Stated exercise 1:
According to the forum thread below, which programming language does Instagram use?

Text provided:
** start **

Ask HN: Is Node.js hyped fluff? - pearjuice
======
workhere-io
Node's big advantage (some would say disadvantage) is that it uses JavaScript
(or languages that compile to JavaScript). There's a good ecosystem around it.
However, let's face it, the whole asynchronous thing is a pain - even if you
use the async library or promises or whatever. Node enthusiasts would say that
the asynchronous thing is necessary for great performance, but the reality of
it is that there are plenty of languages that outperform Node without using
asynchronous calls: Java, C++, Go, even raw PHP without a framework in some
cases (see
[http://www.techempower.com/benchmarks/#section=data-r8&hw=i7...](http://www.techempower.com/benchmarks/#section=data-r8&hw=i7&test=fortune)).
Another reality is that most sites don't even need such high-performing
languages. Instagram with its 200 million users uses Python, and Facebook used
"normal" (uncompiled) PHP up until the point when they had 500 million users.

------
programminggeek
In many ways yes. There are very real downsides to the node.js programming
model and it's not necessarily faster than other tools and frameworks. Even
boring old Java Servlets outperform node equivalents in many areas.

Where node excels is if you want to write your server in JS and you don't mind
the evented nature of it.

If you don't love JS and evented code, avoid it.

------
cjbprime
No. (If you want a more nuanced answer, ask a more nuanced question..)

------
ejain
Hyped, yes. Fluff, no.

** end **

Records for this task:

** start **

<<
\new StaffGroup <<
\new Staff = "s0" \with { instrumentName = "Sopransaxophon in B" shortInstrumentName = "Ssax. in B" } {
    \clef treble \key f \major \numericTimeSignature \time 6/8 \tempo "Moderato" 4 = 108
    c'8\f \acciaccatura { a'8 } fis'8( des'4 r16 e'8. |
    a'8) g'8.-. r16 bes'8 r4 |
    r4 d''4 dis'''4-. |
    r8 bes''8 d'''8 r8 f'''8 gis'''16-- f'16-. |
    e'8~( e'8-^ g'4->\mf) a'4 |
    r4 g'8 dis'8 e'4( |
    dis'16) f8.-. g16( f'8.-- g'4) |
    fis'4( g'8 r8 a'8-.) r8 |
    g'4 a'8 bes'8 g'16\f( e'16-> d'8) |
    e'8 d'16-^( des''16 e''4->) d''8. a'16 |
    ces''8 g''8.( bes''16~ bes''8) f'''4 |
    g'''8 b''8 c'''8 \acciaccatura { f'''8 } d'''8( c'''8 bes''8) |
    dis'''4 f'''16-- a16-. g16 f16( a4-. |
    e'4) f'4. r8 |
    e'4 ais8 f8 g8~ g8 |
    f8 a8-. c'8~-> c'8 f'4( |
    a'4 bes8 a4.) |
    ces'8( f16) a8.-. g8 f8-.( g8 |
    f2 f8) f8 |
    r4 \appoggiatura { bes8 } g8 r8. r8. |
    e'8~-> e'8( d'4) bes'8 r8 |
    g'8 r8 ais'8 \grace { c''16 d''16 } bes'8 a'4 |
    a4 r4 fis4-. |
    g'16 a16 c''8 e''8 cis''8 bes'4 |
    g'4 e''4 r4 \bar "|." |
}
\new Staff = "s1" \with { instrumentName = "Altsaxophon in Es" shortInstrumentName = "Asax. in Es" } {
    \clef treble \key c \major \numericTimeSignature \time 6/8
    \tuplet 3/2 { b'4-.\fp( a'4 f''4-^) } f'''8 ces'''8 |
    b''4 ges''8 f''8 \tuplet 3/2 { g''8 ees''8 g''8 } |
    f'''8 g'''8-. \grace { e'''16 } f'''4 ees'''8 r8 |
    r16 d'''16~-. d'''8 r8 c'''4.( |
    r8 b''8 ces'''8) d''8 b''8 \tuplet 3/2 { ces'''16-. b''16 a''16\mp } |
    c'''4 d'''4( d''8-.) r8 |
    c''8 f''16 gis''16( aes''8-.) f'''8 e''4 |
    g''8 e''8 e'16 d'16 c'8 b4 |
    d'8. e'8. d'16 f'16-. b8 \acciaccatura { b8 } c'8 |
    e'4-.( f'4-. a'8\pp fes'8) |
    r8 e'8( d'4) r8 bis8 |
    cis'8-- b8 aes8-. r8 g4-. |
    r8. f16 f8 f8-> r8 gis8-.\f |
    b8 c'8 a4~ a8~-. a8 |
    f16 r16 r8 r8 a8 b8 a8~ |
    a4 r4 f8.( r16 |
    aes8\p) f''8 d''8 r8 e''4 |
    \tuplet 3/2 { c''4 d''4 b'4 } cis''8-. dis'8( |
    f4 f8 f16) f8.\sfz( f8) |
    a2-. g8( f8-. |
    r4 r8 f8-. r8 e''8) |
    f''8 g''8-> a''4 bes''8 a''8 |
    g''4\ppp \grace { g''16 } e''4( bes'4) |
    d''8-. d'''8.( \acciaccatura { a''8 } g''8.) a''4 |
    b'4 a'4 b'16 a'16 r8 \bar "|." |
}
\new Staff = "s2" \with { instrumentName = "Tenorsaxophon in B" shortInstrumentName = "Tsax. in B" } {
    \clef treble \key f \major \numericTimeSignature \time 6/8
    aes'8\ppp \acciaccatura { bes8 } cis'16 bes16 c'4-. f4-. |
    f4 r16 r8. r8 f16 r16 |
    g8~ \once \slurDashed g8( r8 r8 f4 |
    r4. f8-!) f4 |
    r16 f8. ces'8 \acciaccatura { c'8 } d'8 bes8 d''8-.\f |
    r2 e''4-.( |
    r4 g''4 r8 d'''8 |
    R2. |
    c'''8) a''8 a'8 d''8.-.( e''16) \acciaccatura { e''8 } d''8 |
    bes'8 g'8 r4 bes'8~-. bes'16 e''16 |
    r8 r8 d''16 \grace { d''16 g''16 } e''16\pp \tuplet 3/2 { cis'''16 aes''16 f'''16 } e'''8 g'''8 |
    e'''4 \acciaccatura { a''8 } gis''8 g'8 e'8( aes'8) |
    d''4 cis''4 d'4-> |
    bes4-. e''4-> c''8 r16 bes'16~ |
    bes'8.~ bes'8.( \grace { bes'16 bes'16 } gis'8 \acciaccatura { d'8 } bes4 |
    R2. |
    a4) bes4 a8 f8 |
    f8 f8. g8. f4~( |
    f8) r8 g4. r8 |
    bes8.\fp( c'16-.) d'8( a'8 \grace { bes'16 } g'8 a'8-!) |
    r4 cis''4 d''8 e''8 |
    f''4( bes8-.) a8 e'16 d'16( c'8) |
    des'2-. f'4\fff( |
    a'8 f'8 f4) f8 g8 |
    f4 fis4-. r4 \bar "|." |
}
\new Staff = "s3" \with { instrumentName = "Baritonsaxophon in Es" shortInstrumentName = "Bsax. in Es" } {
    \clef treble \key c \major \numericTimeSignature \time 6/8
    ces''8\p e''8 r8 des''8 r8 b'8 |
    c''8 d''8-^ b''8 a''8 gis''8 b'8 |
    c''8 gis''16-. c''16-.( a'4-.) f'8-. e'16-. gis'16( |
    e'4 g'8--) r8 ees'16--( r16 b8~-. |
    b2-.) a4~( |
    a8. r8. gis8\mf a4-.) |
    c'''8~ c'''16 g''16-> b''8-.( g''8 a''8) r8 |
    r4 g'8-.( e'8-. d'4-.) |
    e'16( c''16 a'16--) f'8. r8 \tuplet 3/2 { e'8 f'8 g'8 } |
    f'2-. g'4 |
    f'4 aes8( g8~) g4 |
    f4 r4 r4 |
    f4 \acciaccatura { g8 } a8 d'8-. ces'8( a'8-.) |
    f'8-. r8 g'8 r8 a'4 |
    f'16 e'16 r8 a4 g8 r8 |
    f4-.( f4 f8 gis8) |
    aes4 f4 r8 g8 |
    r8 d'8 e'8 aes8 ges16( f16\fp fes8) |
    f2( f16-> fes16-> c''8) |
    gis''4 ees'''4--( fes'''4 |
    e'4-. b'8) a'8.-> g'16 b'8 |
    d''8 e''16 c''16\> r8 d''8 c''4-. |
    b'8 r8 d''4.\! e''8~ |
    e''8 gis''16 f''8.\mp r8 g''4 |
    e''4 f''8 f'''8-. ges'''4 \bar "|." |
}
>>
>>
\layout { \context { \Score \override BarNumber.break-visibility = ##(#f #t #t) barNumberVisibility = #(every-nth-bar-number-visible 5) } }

** end **
** start **

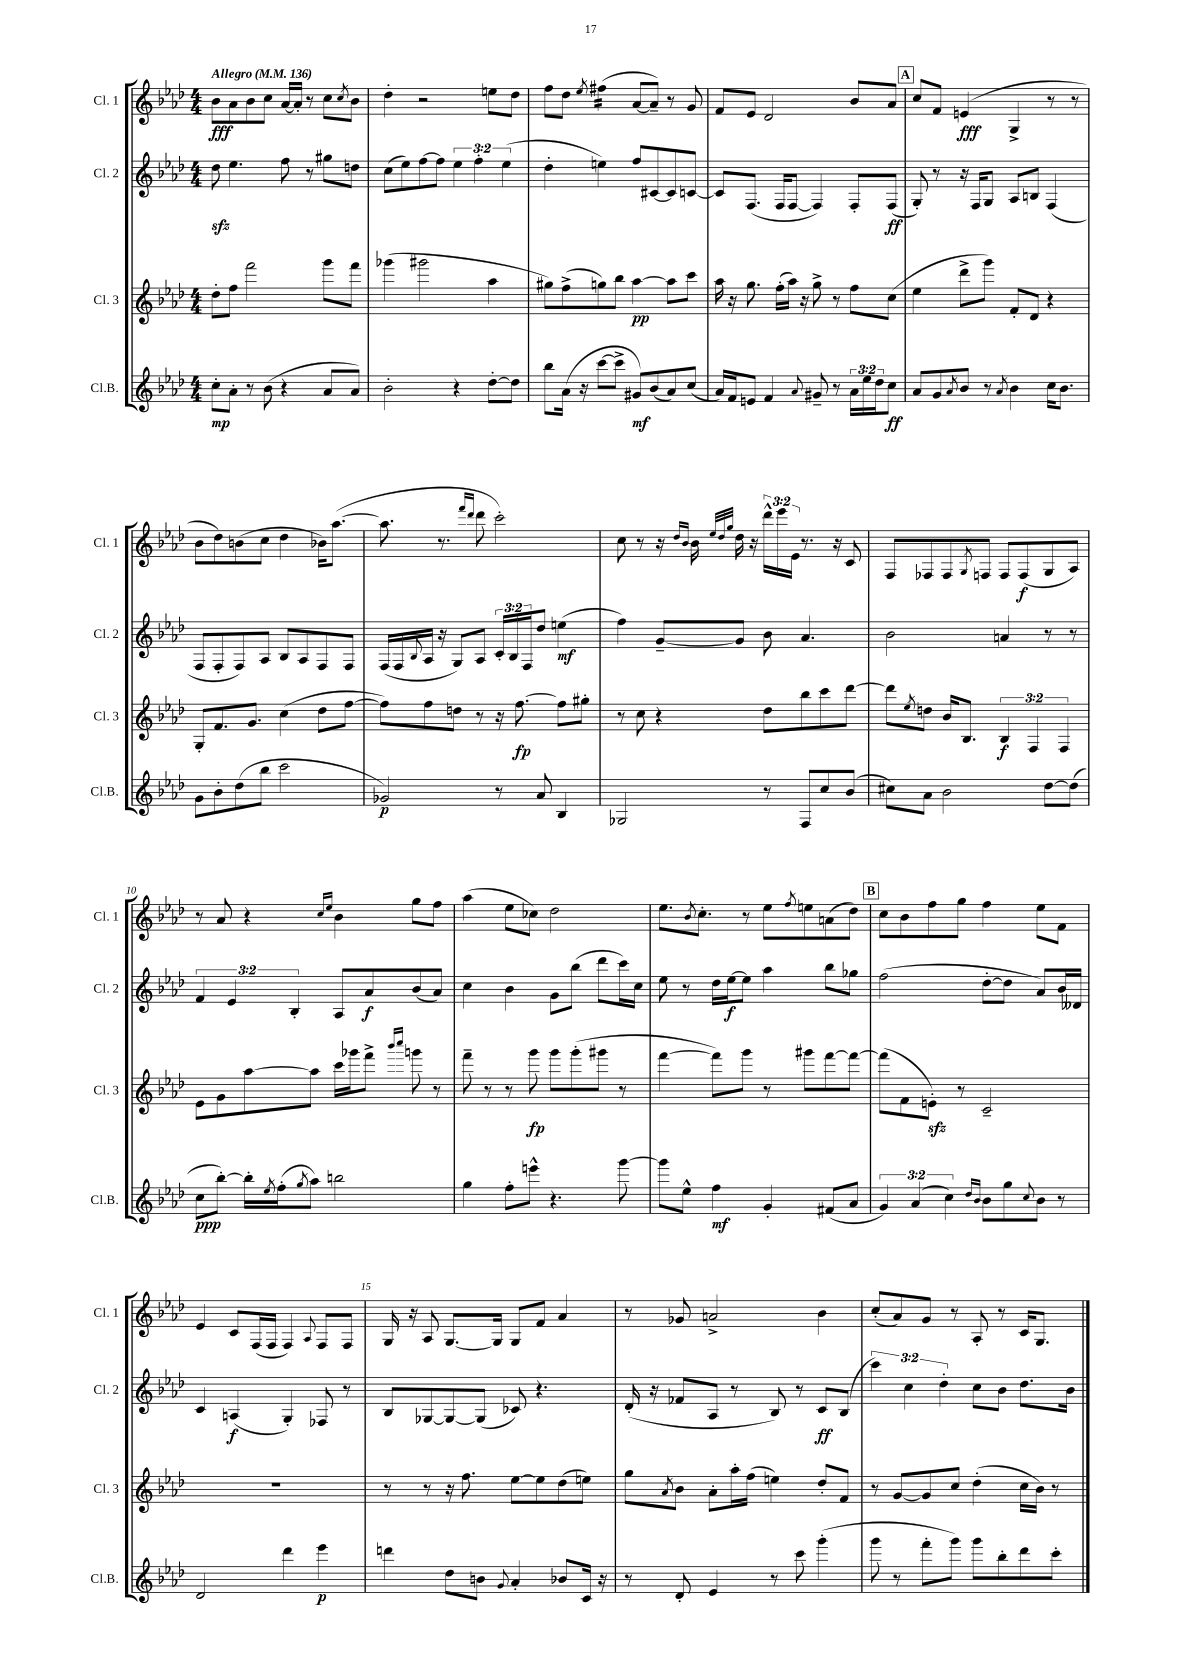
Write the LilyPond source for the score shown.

** end **

Stated exercise 2:
Pull out every line of the rows above that contains the string "numericTimeSignature", copying each line in full. Treat the match as case-sensitive.

Exercise solution 1:
Python.

Exercise solution 2:
    \clef treble \key f \major \numericTimeSignature \time 6/8 \tempo "Moderato" 4 = 108
    \clef treble \key c \major \numericTimeSignature \time 6/8
    \clef treble \key f \major \numericTimeSignature \time 6/8
    \clef treble \key c \major \numericTimeSignature \time 6/8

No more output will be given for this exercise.